With We Refuse to Die, the living dead speak back—forging a coalition of the living and the dead, in which the ancestors are not simply victims of industrial pollution, but allies and agents of change.
With We Refuse to Die, the living dead speak back—forging a coalition of the living and the dead, in which the ancestors are not simply victims of industrial pollution, but allies and agents of change.
In September 2020, the community of Breitenbush in Detroit, Oregon was devastated by the convergence of two climate-fueled wildfires that ripped through the property, ravaging homes and habitat. And yet, from ashes rise aspirations, and the community rebuilds. In 2023, members of the art collective Not An Alternative (also known as The Natural History Museum—a traveling “museum for the movement”) joined members of the Breitenbush community to salvage trees killed in the wildfires.

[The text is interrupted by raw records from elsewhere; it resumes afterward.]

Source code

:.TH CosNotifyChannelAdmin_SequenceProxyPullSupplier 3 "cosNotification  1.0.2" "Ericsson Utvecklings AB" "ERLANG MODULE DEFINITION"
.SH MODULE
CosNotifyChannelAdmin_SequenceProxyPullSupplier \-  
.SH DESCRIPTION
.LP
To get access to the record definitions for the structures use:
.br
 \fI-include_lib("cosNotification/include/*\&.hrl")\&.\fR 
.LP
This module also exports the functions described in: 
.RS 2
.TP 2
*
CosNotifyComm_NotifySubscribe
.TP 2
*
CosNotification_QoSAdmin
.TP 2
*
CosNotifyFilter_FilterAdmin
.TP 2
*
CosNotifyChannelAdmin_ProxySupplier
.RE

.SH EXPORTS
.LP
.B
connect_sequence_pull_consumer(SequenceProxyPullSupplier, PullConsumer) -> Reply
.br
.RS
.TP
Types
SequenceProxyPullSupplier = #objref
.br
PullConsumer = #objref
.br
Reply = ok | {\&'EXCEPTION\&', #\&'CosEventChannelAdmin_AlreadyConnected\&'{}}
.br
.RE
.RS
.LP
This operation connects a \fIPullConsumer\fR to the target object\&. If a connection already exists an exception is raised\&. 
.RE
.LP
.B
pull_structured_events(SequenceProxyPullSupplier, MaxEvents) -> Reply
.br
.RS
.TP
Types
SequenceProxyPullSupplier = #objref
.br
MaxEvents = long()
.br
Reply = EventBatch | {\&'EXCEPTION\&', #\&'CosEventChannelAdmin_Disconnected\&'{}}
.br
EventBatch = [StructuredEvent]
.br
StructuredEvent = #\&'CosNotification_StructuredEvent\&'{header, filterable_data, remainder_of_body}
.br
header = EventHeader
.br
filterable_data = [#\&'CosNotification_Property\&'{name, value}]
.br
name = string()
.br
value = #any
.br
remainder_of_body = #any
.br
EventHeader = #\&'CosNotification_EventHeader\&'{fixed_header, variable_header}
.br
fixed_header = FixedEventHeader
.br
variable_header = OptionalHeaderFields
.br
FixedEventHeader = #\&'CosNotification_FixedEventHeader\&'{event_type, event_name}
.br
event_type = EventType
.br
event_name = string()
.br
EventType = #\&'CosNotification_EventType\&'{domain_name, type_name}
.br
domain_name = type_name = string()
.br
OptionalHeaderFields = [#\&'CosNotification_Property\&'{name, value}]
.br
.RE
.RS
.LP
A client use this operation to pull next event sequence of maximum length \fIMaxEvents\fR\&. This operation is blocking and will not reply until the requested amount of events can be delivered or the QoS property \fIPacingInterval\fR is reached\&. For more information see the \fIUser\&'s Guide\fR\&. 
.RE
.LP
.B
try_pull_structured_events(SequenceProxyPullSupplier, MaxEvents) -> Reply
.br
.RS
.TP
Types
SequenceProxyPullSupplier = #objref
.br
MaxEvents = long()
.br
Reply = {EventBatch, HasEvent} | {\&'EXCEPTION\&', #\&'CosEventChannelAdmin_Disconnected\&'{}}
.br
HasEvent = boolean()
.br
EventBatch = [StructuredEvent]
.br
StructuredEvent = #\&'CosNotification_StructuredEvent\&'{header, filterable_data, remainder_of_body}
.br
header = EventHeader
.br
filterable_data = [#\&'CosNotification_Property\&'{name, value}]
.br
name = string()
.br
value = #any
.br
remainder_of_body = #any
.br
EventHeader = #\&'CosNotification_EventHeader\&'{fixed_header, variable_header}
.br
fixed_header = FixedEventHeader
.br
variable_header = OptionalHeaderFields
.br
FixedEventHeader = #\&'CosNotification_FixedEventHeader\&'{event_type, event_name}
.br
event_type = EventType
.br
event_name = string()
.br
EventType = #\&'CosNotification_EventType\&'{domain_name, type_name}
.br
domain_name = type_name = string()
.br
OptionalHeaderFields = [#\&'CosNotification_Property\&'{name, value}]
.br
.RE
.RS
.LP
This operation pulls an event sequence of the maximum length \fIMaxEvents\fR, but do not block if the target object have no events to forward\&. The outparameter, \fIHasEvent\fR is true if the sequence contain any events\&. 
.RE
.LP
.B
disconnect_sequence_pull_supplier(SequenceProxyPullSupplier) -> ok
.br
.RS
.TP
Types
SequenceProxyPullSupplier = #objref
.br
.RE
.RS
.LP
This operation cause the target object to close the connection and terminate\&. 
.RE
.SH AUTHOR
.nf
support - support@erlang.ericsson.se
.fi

Over the coming years, the trees will stand again, reborn as outdoor monuments called Externalities, hand-carved and installed in Gulf South and Appalachian yards, facing the petrochemical plants and fossil fuel facilities that cause local and global harm.
We Refuse To Die debuted in Fall, 2023 in an exhibition at the Carnegie Museum of Art in Pittsburgh, Pennsylvania, and a week-long convening with 30 frontline community partners from the Gulf South and Appalachia.
Featuring “toxic tours”, demonstrations, billboards, and guerilla art projections, the grassroots gathering culminated in the first permanent installation of an Externality monument.